WIDESPREAD bacterial contamination in retail meat shops in Dhaka is alarming, mounting a threat to public health and food security. A recent study published in the Journal of Biosciences and Public Health finds that beef and chicken sold on the local market carry high loads of harmful microorganisms, many resistant to common antibiotics. Researchers collected 45 samples from cutting boards and cleaning water drums in meat outlets in March鈥揗ay, for laboratory analysis. The findings show that up to one million colony-forming units of Escherichia coli and substantial concentration of other gram-negative bacteria, including Klebsiella, Citrobacter and Enterobacter, alongside Staphylococcus aureus. Even more troubling is the scale of antimicrobial resistance.
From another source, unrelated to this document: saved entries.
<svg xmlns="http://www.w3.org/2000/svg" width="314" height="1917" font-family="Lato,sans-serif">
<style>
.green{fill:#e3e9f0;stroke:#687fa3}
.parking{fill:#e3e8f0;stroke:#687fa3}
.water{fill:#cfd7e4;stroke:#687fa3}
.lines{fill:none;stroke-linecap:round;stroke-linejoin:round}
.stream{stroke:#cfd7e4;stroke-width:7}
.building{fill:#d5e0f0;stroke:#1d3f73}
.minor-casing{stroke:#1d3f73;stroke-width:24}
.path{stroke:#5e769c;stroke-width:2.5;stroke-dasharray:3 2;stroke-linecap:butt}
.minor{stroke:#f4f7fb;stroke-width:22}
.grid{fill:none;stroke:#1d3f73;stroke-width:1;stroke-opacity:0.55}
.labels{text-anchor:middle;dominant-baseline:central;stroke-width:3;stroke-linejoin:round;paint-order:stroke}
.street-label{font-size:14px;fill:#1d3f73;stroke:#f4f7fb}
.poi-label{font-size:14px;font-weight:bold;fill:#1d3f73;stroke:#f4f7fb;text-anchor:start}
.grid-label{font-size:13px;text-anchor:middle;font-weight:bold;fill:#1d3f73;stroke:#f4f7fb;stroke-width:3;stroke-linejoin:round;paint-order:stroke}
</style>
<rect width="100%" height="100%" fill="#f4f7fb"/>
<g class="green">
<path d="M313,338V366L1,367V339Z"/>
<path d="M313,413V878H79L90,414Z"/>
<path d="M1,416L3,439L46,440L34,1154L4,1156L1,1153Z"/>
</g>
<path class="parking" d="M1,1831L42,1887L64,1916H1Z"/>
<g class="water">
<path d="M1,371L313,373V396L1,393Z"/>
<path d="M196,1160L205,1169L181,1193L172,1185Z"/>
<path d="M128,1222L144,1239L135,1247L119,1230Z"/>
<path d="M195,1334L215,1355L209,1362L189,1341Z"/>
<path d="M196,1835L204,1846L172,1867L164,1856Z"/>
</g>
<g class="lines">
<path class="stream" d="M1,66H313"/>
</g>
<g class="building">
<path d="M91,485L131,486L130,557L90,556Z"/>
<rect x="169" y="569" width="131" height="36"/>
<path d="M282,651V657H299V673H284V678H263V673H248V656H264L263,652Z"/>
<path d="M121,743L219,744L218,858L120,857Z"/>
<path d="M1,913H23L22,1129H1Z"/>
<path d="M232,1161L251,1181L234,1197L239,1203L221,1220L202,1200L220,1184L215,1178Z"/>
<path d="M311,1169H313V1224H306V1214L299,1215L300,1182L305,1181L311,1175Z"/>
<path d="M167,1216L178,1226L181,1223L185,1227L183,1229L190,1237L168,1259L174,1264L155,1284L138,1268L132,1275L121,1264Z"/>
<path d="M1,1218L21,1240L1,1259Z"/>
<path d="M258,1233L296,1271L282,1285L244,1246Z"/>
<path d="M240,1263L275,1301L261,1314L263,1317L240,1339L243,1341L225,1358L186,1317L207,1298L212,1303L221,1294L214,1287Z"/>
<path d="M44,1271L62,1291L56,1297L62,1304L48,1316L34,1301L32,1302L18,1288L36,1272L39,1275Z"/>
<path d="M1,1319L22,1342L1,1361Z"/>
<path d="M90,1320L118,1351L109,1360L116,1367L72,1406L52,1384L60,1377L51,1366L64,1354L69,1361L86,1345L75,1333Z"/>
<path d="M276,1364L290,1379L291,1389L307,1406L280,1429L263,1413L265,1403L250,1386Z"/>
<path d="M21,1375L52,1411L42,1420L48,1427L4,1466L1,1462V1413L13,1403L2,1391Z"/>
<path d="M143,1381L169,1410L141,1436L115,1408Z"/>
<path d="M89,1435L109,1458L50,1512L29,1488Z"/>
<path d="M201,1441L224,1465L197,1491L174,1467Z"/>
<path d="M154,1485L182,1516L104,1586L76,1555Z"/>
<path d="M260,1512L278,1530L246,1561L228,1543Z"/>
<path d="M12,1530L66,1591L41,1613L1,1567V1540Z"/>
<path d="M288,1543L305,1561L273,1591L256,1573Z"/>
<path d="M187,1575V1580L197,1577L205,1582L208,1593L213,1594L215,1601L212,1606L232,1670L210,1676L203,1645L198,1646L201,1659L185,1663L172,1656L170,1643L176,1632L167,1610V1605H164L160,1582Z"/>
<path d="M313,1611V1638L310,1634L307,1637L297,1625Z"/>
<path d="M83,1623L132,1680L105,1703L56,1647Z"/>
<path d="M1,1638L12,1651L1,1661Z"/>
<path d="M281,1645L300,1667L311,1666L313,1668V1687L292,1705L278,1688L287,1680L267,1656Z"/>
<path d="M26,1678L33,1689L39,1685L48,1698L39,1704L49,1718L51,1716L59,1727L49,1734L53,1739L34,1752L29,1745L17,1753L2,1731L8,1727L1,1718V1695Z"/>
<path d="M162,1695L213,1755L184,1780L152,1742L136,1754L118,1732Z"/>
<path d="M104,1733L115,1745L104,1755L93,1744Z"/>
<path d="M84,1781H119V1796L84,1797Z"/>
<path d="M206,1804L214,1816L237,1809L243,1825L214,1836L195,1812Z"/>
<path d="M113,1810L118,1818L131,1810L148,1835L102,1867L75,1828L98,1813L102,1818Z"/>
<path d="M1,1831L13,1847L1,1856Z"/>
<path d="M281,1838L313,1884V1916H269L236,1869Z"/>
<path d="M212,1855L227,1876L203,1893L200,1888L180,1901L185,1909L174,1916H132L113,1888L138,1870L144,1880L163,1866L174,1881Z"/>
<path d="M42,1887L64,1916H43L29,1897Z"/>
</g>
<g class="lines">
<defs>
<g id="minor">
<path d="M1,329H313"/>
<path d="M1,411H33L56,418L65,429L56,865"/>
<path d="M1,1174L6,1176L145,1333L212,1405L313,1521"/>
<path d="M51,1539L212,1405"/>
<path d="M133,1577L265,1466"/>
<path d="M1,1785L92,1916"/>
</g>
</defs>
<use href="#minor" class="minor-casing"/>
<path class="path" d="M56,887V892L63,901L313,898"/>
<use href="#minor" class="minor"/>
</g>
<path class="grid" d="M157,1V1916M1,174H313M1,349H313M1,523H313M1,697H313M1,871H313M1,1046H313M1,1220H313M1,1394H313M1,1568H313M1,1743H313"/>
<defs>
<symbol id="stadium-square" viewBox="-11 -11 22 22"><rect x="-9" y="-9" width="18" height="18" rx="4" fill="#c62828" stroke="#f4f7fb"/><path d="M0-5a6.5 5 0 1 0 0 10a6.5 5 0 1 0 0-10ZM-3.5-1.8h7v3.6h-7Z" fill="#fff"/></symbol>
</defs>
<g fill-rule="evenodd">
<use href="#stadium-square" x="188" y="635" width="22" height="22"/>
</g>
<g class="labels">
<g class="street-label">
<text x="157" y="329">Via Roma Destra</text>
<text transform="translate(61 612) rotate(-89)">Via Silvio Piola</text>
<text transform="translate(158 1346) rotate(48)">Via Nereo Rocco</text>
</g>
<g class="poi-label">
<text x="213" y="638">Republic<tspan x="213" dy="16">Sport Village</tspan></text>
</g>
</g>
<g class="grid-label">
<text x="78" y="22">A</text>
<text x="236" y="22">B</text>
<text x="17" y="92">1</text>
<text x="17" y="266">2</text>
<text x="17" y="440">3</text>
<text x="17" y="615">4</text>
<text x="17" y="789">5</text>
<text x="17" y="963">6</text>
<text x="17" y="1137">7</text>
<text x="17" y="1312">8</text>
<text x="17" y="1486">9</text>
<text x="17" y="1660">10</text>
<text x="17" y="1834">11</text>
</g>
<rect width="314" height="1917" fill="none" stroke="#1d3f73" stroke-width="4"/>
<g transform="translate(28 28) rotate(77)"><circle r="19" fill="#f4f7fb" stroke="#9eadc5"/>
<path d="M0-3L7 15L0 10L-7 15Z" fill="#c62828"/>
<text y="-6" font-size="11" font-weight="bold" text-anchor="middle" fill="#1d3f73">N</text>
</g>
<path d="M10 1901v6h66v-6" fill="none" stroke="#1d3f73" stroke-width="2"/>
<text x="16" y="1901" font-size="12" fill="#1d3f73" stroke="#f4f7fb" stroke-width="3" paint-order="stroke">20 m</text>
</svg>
Seventy per cent of isolates withstood azithromycin while nearly two-thirds resisted tetracycline and ciprofloxacin, vital for treating infections of the lungs, skin and urinary tract. Chicken shops proved especially hazardous, with Pseudomonas colonies showing resistance to all six antibiotics tested, including gentamicin and ceftriaxone, often reserved for severe, hospital-treated cases. The research also uncovered glaring hygiene gaps among vendors, most of whom lack basic food safety training or adequate protective gear, creating conditions ripe for the spread of life-threatening bacteria through the food chain.
The implications of the findings reach far beyond individual cases of food poisoning. They signal a dangerous convergence of weak food safety oversight, indiscriminate antibiotic use in livestocks and inadequate training of meat handlers, a combination that accelerates antimicrobial resistance, one of the gravest public health threats. When bacteria circulating through everyday food supply chains become resistant to first- and even last-line drugs, routine infections may escalate into untreatable conditions, driving up treatment costs and hospital stays while additionally straining the already stretched health services. In a densely populated city such as Dhaka, where wet markets serve millions daily, even minor lapses in hygiene can facilitate large-scale outbreaks, undermining consumer confidence and threatening regional trade in animal products. Addressing the problem requires a concerted, multisectoral response. The enforcement of hygiene standards at markets should be stepped up through regular inspection, licensing and penalties for non-compliance. Mandatory training for vendors, supported by local governments and public-health agencies, should equip workers with basic infection-control skills. Equally crucial is a tight regulation of antibiotic use in agriculture, including bans on growth-promotion doses and robust monitoring of veterinary prescriptions. Without swift, coordinated action, the country risks fostering bacteria that modern medicine can no longer defeat.
Authorities should, therefore, enforce rigorous hygiene standards in wet markets, ensure that meat vendors undergo mandatory food safety training and regulate antibiotic use in livestocks to curb the spread of resistant bacteria. Without coordinated efforts of the government, industry and the public, it risks a future where everyday infection could become untreatable, turning ordinary meals into a potential health threat.